The effect of digital media on education (broadly defined) is not a new topic. In 1992, literary critic J. Hillis Miller spoke about the “Thoreau prototype”: “such workstations will differ radically from the library of books side by side on the shelves.” Yet the efforts to make texts accessible online is not technologically but ideologically motivated. As Aarseth argues in his seminal world, Cybertext:
The library is more than books on shelves; it is also an ideology, an ethics of information; and this ethics is radically similar to the ideas behind free information providers such as the Gutenberg project and other sources on the Internet hypertext system known as the World Wide Web. Through such efforts, the idea of the library is sustained, even as the medium (“the shelf”) is superseded. More important, neither the old library nor the new Internet-connected workstation should be seen as inherently procanonical or anticanonical. Both can be used for both purposes, and from the start they have been used for those seemingly opposed activities: preservation (inclusion) and selection (exclusion) of information.

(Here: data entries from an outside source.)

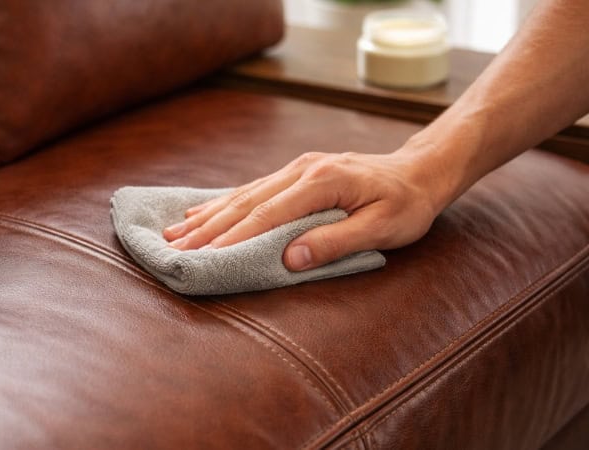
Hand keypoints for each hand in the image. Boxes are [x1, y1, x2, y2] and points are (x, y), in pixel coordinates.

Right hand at [163, 151, 445, 270]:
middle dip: (207, 229)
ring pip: (242, 194)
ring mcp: (296, 168)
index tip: (204, 257)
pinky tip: (199, 212)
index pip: (269, 214)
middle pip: (246, 202)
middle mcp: (302, 170)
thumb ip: (337, 241)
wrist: (418, 171)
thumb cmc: (406, 205)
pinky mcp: (295, 173)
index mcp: (322, 181)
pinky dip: (222, 203)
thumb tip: (290, 257)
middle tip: (174, 250)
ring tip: (173, 234)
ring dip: (207, 216)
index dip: (234, 238)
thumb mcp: (383, 228)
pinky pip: (251, 189)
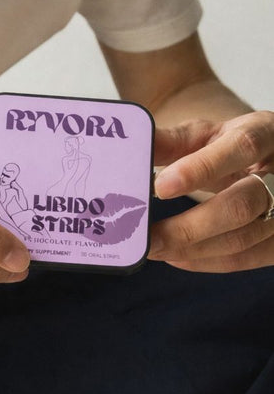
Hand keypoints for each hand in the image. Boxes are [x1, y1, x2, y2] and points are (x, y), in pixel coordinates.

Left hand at [148, 111, 273, 271]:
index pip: (241, 148)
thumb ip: (171, 141)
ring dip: (192, 249)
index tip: (161, 187)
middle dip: (190, 226)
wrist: (268, 159)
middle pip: (242, 205)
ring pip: (243, 238)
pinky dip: (206, 261)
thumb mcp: (205, 134)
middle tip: (148, 238)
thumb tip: (133, 148)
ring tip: (153, 248)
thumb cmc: (230, 145)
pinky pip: (245, 259)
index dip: (201, 168)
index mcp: (266, 132)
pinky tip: (174, 257)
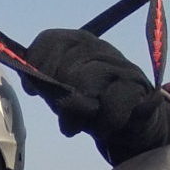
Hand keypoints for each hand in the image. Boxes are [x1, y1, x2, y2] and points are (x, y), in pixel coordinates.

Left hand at [22, 29, 169, 163]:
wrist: (139, 123)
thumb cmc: (95, 104)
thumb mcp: (64, 93)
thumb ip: (45, 84)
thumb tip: (29, 80)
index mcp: (81, 44)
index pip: (51, 40)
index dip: (37, 64)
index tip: (32, 90)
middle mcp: (102, 50)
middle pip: (66, 65)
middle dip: (57, 95)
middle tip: (63, 115)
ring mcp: (122, 68)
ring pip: (88, 84)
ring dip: (77, 113)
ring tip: (76, 127)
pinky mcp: (140, 90)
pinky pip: (113, 105)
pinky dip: (104, 122)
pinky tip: (104, 129)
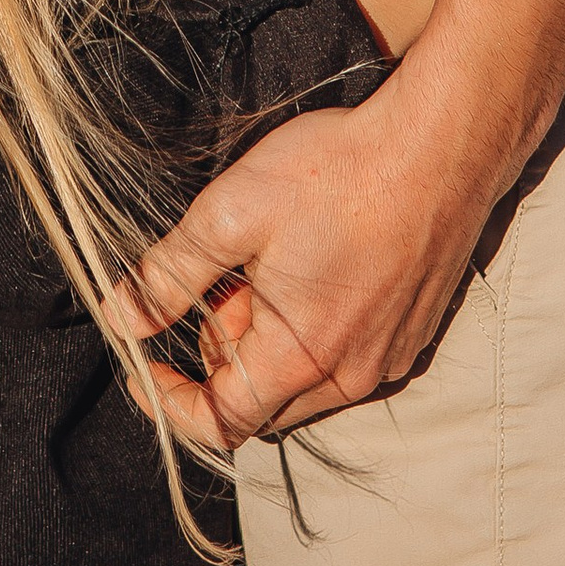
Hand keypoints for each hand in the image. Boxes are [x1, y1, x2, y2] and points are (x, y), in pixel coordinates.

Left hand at [112, 84, 498, 452]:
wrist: (443, 143)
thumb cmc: (338, 171)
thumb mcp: (230, 213)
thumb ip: (170, 273)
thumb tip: (121, 316)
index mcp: (300, 356)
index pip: (221, 423)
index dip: (171, 403)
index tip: (144, 365)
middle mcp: (351, 375)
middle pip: (263, 404)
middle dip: (223, 358)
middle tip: (218, 284)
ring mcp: (389, 356)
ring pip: (305, 381)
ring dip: (268, 344)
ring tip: (263, 266)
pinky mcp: (414, 333)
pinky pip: (347, 359)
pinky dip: (313, 333)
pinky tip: (311, 265)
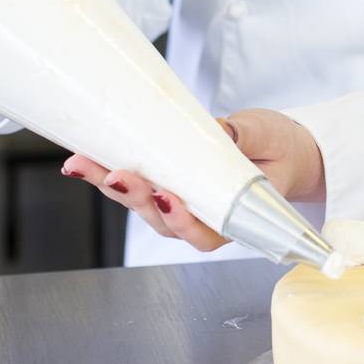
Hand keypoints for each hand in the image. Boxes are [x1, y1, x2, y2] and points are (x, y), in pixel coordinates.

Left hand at [60, 107, 325, 251]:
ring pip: (140, 206)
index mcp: (233, 218)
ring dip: (109, 186)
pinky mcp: (162, 183)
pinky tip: (83, 160)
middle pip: (162, 220)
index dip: (181, 221)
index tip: (167, 198)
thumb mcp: (270, 137)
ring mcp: (178, 204)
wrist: (279, 148)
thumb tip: (218, 129)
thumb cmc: (280, 149)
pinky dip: (107, 173)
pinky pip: (134, 185)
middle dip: (135, 198)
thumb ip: (245, 135)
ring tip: (83, 164)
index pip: (204, 233)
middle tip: (117, 175)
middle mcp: (200, 218)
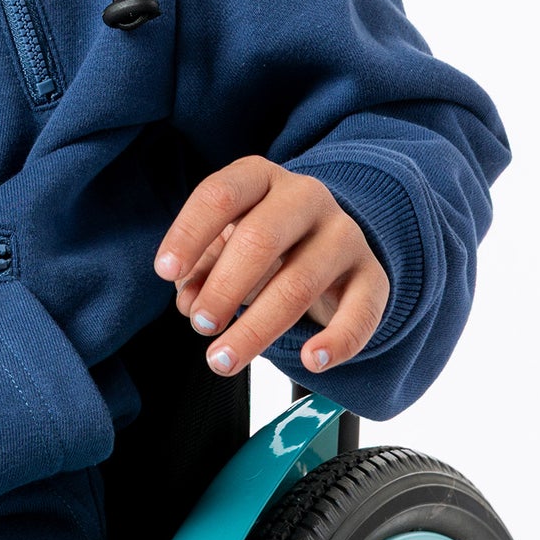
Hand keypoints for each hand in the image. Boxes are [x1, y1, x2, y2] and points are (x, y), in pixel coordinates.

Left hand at [153, 157, 388, 378]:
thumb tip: (189, 303)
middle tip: (200, 325)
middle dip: (224, 287)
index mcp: (260, 177)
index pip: (220, 194)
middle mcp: (305, 197)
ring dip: (257, 327)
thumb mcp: (226, 243)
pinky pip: (363, 310)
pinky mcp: (373, 274)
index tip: (165, 272)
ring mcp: (344, 233)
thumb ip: (201, 269)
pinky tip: (310, 362)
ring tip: (223, 359)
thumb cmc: (263, 242)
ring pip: (300, 282)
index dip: (189, 233)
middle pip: (260, 238)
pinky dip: (337, 340)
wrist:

This quote is particularly noteworthy not only because it also mentions Project Gutenberg, but also since it complements with our previous discussions of the library – as an arkheion, an ordering apparatus guided by a certain (ideological or else) directive. Regardless of the specific directive, the mechanism of that ordering process is always through a combination of inclusion and exclusion. Aarseth meant for his argument to be applied to books – it is a book about literature, after all – but it can be applied to people as well. In my framework, the medium of the library is not just “the shelf”, but also the membership cards: the library does not operate by passive voice (i.e. what is preserved; what is selected), but by active voice: who preserves what; who selects what; who read/can read/should (not) read what. Therefore, it is true that when the medium is superseded, the idea/ideology of the library can be sustained, but if we consider not just the books but also the people, there are qualitative changes in how readers, writers, and librarians interact; in how membership is presented, experienced, and potentially shared. These changes bring up new challenges like user-oriented design, access control and information security, as well as virtual community building (particular relevant now). As the example of Soviet librarians logging fictitious entries tells us, people are always harder to order than books.
Works Cited:
Elena Pustovoitova, “Верный сын великого народа,” Русское Воскресение, Литературная страница : Критика.
“Юшкевич Семен,” Электронная еврейская энциклопедия (КЕЭ), World ORT, том 10, кол. 880–882, 2001.
J. Hillis Miller, Illustration (Cambridge: Harvard University Press, 1992), 39.
Espen J. Aarseth, Cybertext: Perspectives On Ergodic Literature (Baltimore, Md.: Johns Hopkins University Press, 1997), 169.